LP HOES COLLECTIE: HANS KNOT Met een touringcar gingen we 's morgens vroeg weg uit Groningen en kwamen zeer laat weer thuis vanuit Amsterdam. In de pauze liep Wim Sonneveld gewoon tussen het publiek en maakte hier en daar een praatje. Het was een geweldige uitvoering en ik heb genoten van mijn eerste bezoek aan een musical. Op de terugreis zijn de meeste liedjes nogmaals gezongen, maar dan door een stelletje amateurs (de meiden van de MAS met als soliste Heleen Zuidland (later Koetsier). Zij had ook een gitaar bij zich, geweldig het was één groot feest. De reis werd ondermeer gefinancierd door een eigen bijdrage, immers we werkten allemaal al.‟ In de maand maart 1961 werden door Prins Albert en Prinses Paola van België de toenmalige vertegenwoordigers van de Belgische Zuidpoolexpeditie op het vliegveld Zaventhem welkom geheten. Na een verblijf van liefst 16 maanden op Antartica werden ze door het koninklijke paar dus hartelijk onthaald. Het Belgische onderzoek in Antarctica kende op dat moment al een lange en rijke traditie.

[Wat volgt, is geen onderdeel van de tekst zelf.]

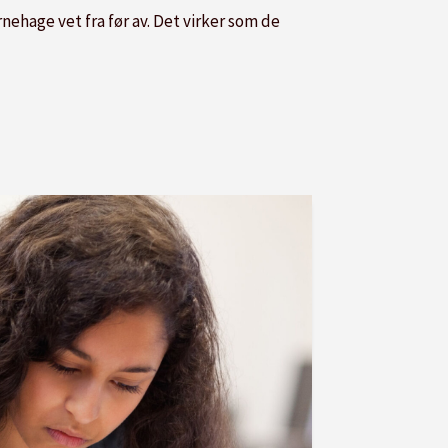
nehage vet fra før av. Det virker som de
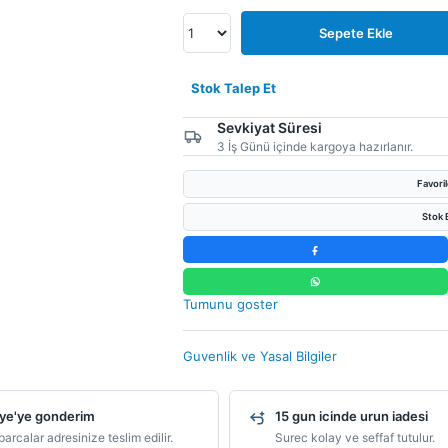
Sepete Ekle
Stok Talep Et
Sevkiyat Süresi
3 İş Günü içinde kargoya hazırlanır.
Favori
Stok B
Tumunu goster
Guvenlik ve Yasal Bilgiler
ye'ye gonderim
15 gun icinde urun iadesi
arcalar adresinize teslim edilir.
Surec kolay ve seffaf tutulur.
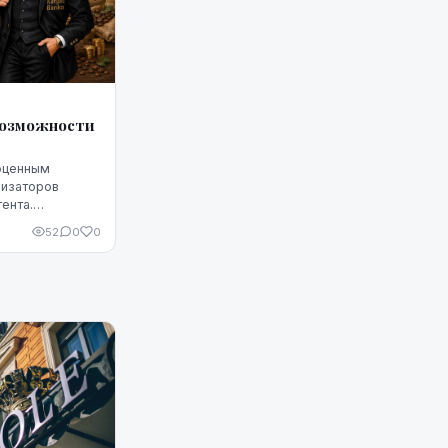
 возможности
ноценным
низаторов
ента.
я только
52
0
0
едоставляет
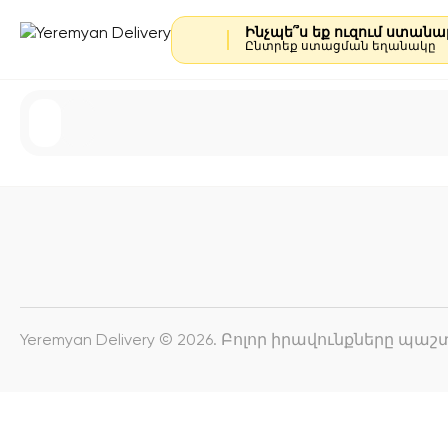
Ինչպե՞ս եք ուզում ստան
Ընտրեք ստացման եղանակը
Yeremyan Delivery © 2026. Բոլոր իրավունքները պ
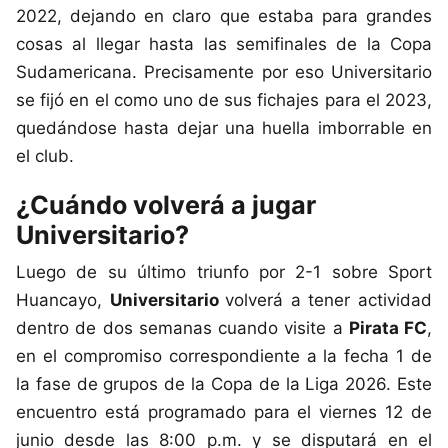
2022, dejando en claro que estaba para grandes
cosas al llegar hasta las semifinales de la Copa
Sudamericana. Precisamente por eso Universitario
se fijó en el como uno de sus fichajes para el 2023,
quedándose hasta dejar una huella imborrable en
el club.
¿Cuándo volverá a jugar
Universitario?
Luego de su último triunfo por 2-1 sobre Sport
Huancayo,
Universitario
volverá a tener actividad
dentro de dos semanas cuando visite a
Pirata FC
,
en el compromiso correspondiente a la fecha 1 de
la fase de grupos de la Copa de la Liga 2026. Este
encuentro está programado para el viernes 12 de
junio desde las 8:00 p.m. y se disputará en el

De eerste overwintering en expeditie van wetenschappelijke aard vond onder leiding van Adrien de Gerlache (1897 tot 1899) plaats. Aan boord van de Belgica, werden vele internationaal erkende wetenschappelijke resultaten verzameld.
PRINS ALBERT EN PRINSES PAOALA ONTVANGEN HET ONDERZOEKSTEAM IN 1961 FOTO: COLLECTIE HANS KNOT
Zestig jaar later, ter gelegenheid van het Internationaal geofysisch jaar, zette een nieuwe Belgische expeditie onder leiding van Gaston de Gerlache, de zoon van Adrien, voet aan wal op Antarctica (1957-1959). Dit team bouwde het Belgische onderzoeksstation „Koning Boudewijn‟ gevestigd bij Prinsesse Ragnhild Kyst. Het Belgische station integreerde in een synoptisch netwerk van geofysische waarnemingen, uitgevoerd door meer dan vijftig stations, en droeg zo bij tot onze kennis van weer en klimaat en van de hogere atmosfeer. Het station diende ook als uitvalsbasis voor veldwerk en geografische verkenning landinwaarts. In die tijd was het grootste gedeelte van Antarctica nog volslagen onbekend. Reizen over het grillige terrein van gletsjers en spleten was – en is – niet vanzelfsprekend en men kampt bovendien voortdurend met onvoorspelbaar weer en opwaaiende sneeuw. Het hoeft dus niet te verbazen dat activiteiten op Antarctica afhankelijk zijn van het uitgebouwde internationale raamwerk, vooral in nood- en reddingsoperaties. Dankzij dit initiatief behoorde België tot de twaalf landen die het Antarctisch Verdrag hebben opgesteld en ondertekend (Washington, 1959). Gedurende tien jaar vonden bijna opeenvolgend drie Belgische en drie Belgisch-Nederlandse expedities plaats op de Koning Boudewijnbasis. Deze expedities, waarbij gebruik werd gemaakt van zee-, land- en luchttransport, vonden in de zomers plaats, met teams van ongeveer twintig mensen die van tijd tot tijd en voor korte periodes het gezelschap kregen van andere wetenschappers.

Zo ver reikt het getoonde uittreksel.